■ Your assignment ■
Copy the hub-and-spoke text between "Hub-and-Spoke VPC Architectures –" and "central interconnection location.", inclusive, and replace "central interconnection location" with "core interconnection point".

Hub-and-Spoke VPC Architectures – Inter-VPC and Multi-account Networking – ANS-C01 Study Guide

Hub-and-Spoke VPC Architectures

The hub-and-spoke design is the most common topology used to connect multiple remote locations to one or more central locations such as a corporate data center, a third-party company, or a cloud provider over a wide-area network. Figure 8.7 shows a VPC hub-and-spoke architecture. The spoke locations all connect to the hub, and each spoke that communicates with other spokes must traverse the hub. The hub is the central interconnection location.

The hub-and-spoke, or star, wide-area networking model allows your organization to efficiently manage WAN connections by reducing the total number of carrier data circuits that would be required when using a mesh type of network.

The VPC hub model uses a central VPC to consolidate and centralize services such as Active Directory, DHCP, DNS, security, monitoring, and management applications.

Stored items:

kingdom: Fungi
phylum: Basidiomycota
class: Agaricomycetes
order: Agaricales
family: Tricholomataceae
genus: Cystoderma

■ Finished exercise ■
Hub-and-Spoke VPC Architectures – Inter-VPC and Multi-account Networking – ANS-C01 Study Guide

Hub-and-Spoke VPC Architectures

The hub-and-spoke design is the most common topology used to connect multiple remote locations to one or more central locations such as a corporate data center, a third-party company, or a cloud provider over a wide-area network. Figure 8.7 shows a VPC hub-and-spoke architecture. The spoke locations all connect to the hub, and each spoke that communicates with other spokes must traverse the hub. The hub is the core interconnection point.